EXTRACTED TEXT:
=== Begin Enclosure ===

The Kachin Independence Army (KIA) has rejected Myanmar junta’s denial of involvement in a massacre at a Kachin State displacement camp as “pure propaganda”.
At least 29 people, including 13 children, died at Mung Lai Hkyet village in Waingmaw Township on Monday night. The site is about 3km north of Laiza, where the KIA has its headquarters. The ethnic armed group is fighting the junta.
The junta said on Wednesday that a KIA warehouse containing more than100 tonnes of ammonium nitrate and weapons exploded while all other sources blamed a regime airstrike, drones or shelling.
KIA spokesman Colonel Naw Bu told The Irrawaddy on Wednesday that a gunpowder warehouse would never be located near civilians. “It is pure propaganda,” he said.
Mung Lai Hkyet had more than 600 – mostly displaced – residents.
The colonel said a KIA investigation had determined the junta had either used a high-tech drone or a fleet of drones carrying highly explosive bombs.
“The investigation team found pieces of the bombs and they are examining them,” he said.
He earlier said no aircraft had been heard.
Laiza residents reported their windows shattering with the blast and camp residents said some blast craters were six meters deep.
In October last year, junta aircraft bombed an outdoor concert at A’Nang Pa village in Hpakant Township, Kachin State, to mark the 62nd anniversary of the founding of the KIA’s political wing, the Kachin Independence Organization, killing at least 75 people.
Monday’s attack came 13 days before the first anniversary of the A’Nang Pa massacre.

=== End Enclosure ===

DATA SECTION:
=== Begin Enclosure ===

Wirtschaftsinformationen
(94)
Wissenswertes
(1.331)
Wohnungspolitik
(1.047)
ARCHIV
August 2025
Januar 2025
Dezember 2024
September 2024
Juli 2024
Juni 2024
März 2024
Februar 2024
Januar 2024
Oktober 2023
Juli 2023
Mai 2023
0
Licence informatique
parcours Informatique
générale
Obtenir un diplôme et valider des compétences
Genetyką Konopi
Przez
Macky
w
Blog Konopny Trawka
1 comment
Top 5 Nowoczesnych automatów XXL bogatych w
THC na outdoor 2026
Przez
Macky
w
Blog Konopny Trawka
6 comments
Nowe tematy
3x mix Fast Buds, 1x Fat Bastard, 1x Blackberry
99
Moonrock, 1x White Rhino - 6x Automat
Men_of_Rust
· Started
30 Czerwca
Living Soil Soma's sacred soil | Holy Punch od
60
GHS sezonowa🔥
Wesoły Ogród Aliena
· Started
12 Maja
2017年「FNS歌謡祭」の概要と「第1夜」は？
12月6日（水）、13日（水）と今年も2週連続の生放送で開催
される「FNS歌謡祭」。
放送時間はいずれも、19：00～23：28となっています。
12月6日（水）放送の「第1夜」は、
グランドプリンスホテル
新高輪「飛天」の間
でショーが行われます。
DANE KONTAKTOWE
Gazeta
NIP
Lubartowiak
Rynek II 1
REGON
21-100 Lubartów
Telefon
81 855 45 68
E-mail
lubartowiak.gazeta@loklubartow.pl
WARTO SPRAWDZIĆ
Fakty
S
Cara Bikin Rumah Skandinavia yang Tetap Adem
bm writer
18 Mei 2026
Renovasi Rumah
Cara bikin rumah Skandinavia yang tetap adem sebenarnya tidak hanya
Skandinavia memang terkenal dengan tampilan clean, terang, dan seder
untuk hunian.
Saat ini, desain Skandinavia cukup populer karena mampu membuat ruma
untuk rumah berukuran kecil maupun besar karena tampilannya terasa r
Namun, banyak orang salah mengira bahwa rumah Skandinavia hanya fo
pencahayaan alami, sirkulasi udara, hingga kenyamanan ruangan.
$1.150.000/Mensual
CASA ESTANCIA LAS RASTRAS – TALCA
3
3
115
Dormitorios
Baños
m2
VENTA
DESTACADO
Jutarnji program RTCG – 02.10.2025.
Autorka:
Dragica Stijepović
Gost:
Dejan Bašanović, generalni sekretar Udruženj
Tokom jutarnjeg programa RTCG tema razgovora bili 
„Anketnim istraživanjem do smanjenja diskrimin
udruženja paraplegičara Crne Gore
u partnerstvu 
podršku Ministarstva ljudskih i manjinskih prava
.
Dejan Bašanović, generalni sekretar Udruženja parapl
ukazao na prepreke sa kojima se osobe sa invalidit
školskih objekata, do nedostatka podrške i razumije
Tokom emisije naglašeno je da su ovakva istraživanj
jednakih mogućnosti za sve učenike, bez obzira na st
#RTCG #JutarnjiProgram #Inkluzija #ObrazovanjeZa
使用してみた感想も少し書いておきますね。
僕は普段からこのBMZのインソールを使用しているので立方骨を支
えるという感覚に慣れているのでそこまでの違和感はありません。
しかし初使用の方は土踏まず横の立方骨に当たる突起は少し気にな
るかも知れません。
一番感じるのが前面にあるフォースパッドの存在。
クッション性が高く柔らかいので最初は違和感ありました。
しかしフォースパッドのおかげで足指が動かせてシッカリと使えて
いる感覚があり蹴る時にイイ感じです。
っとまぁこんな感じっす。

=== End Enclosure ===
=== Begin Enclosure ===

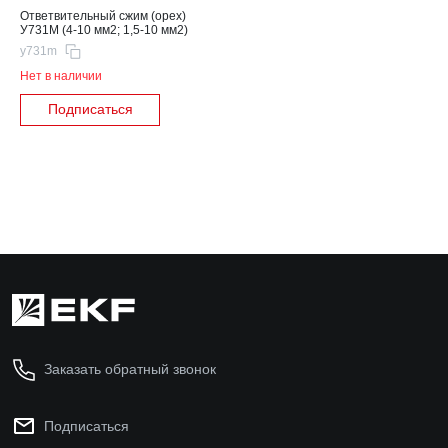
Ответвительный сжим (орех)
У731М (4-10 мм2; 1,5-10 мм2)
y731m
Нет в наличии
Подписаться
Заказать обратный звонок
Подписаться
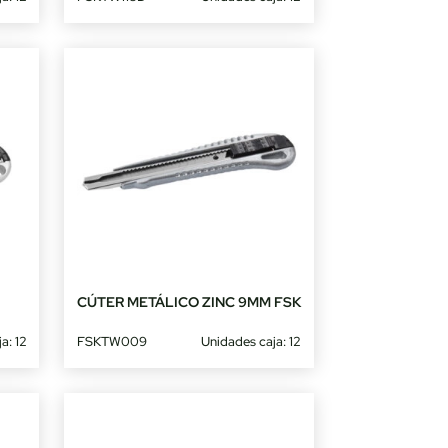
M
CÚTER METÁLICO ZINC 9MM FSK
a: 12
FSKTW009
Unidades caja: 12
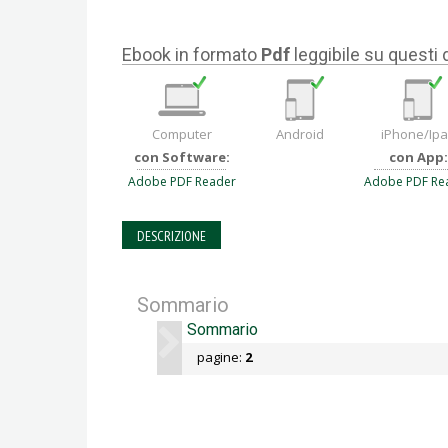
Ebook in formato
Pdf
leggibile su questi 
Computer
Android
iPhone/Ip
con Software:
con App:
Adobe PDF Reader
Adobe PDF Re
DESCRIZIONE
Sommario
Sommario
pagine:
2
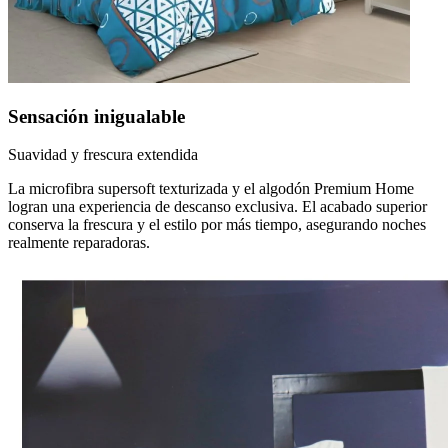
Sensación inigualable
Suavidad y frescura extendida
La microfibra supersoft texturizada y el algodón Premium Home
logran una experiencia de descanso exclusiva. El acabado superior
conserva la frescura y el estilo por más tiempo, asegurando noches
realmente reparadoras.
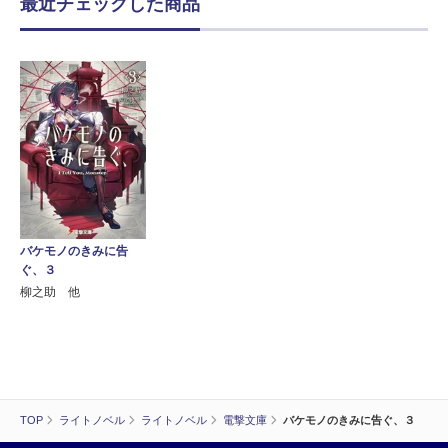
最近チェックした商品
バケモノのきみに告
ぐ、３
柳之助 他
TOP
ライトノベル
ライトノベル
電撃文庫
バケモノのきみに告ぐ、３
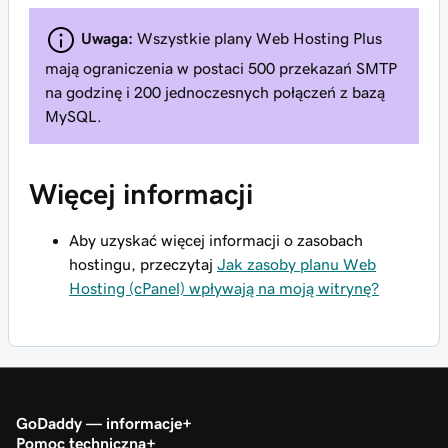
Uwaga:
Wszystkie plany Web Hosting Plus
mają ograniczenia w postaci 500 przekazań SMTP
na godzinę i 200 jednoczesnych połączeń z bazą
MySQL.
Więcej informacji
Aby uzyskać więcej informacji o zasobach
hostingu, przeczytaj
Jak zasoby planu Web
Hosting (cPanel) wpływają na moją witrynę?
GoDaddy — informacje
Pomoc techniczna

=== End Enclosure ===
=== Begin Enclosure ===

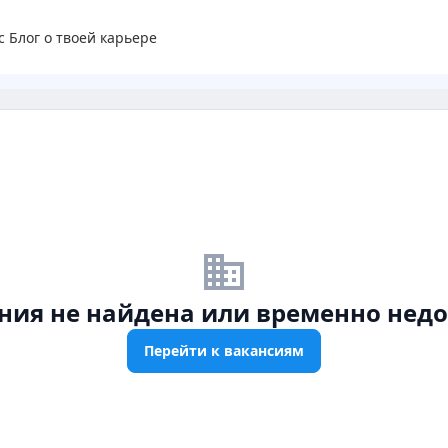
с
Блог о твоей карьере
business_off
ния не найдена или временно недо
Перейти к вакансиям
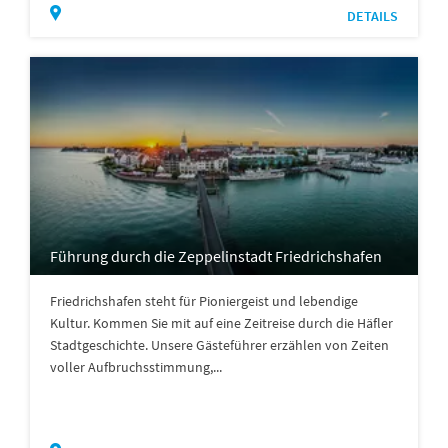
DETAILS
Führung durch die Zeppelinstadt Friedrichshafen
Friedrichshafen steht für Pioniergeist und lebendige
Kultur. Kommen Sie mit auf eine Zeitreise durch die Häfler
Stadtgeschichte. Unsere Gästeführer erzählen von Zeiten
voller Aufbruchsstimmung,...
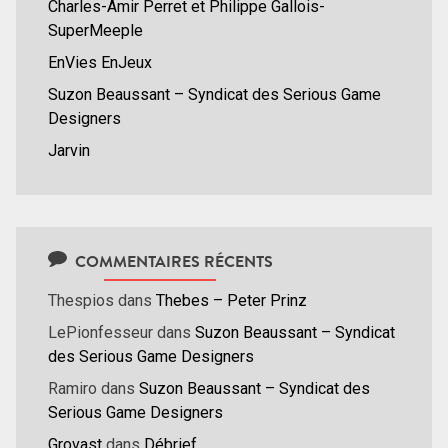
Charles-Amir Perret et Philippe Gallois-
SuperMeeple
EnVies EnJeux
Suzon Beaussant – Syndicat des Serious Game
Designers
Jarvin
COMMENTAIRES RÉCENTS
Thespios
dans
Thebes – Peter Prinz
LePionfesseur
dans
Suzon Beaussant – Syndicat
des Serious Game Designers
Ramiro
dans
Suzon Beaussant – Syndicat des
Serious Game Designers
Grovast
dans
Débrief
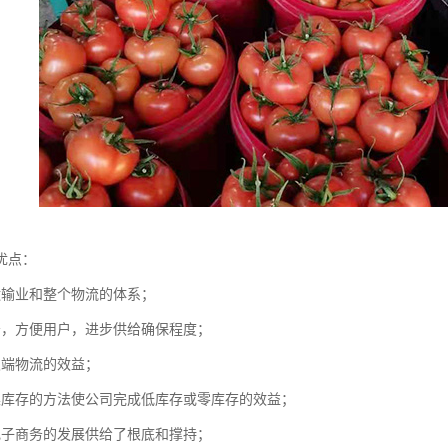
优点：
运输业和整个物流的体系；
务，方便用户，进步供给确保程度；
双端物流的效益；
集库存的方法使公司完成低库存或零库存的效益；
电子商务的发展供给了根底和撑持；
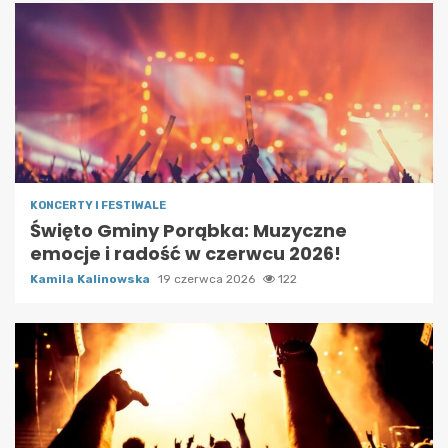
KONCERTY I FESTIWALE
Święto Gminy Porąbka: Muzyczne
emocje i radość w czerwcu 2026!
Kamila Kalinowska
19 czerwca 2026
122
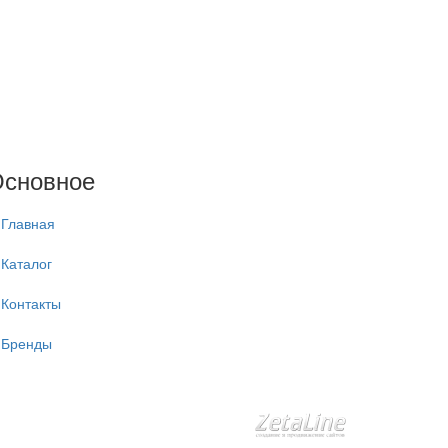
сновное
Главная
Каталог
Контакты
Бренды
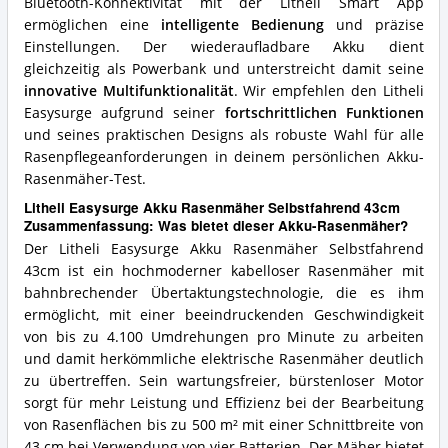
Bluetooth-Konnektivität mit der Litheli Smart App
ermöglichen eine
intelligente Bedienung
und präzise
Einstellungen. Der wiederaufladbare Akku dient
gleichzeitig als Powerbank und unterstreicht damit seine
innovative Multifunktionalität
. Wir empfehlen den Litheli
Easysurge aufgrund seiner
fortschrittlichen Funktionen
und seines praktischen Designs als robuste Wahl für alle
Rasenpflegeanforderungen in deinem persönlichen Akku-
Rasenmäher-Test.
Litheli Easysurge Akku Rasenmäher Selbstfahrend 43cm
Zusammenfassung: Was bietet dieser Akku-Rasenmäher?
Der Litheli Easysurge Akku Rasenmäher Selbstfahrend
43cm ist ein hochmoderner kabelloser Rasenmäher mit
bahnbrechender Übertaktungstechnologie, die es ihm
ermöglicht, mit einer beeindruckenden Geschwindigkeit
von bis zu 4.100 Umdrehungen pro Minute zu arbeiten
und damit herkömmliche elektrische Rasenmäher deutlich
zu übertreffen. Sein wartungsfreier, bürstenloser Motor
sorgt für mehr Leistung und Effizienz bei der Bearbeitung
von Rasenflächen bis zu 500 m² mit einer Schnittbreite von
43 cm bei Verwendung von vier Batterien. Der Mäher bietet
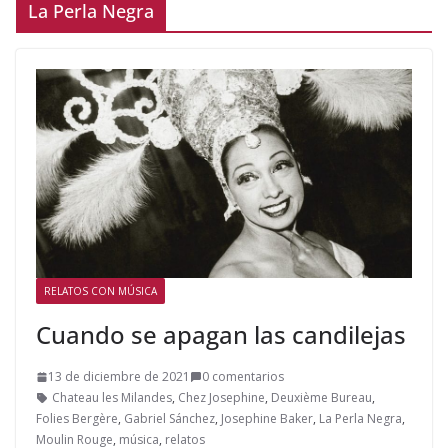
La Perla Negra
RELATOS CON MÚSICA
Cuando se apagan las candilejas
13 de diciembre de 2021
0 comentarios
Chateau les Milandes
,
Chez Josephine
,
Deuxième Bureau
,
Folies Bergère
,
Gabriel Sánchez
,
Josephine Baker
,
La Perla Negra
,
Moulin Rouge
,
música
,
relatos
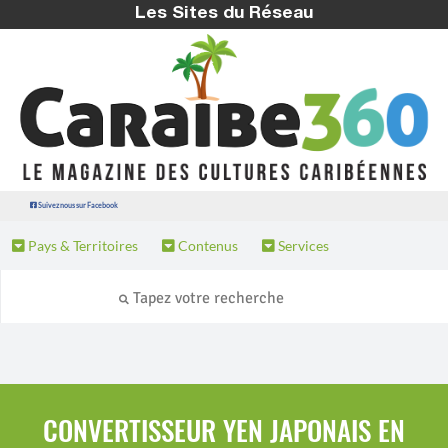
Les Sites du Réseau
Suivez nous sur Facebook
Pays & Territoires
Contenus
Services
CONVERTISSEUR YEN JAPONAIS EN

=== End Enclosure ===

WHAT YOU WILL DO:
#1 List every place name in the report on the Kachin camp massacre, giving each place once.
#2 Reproduce the stretch of the report on the Kachin camp massacre from "KIA spokesman Colonel" through "highly explosive bombs.", changing "gunpowder warehouse" to "munitions depot".

SOLUTIONS BY TASK:
#1 Myanmar, Kachin State, Mung Lai Hkyet, Waingmaw Township, Laiza, A'Nang Pa, Hpakant Township

#2
KIA spokesman Colonel Naw Bu told The Irrawaddy on Wednesday that a munitions depot would never be located near civilians. “It is pure propaganda,” he said.
Mung Lai Hkyet had more than 600 – mostly displaced – residents.
The colonel said a KIA investigation had determined the junta had either used a high-tech drone or a fleet of drones carrying highly explosive bombs.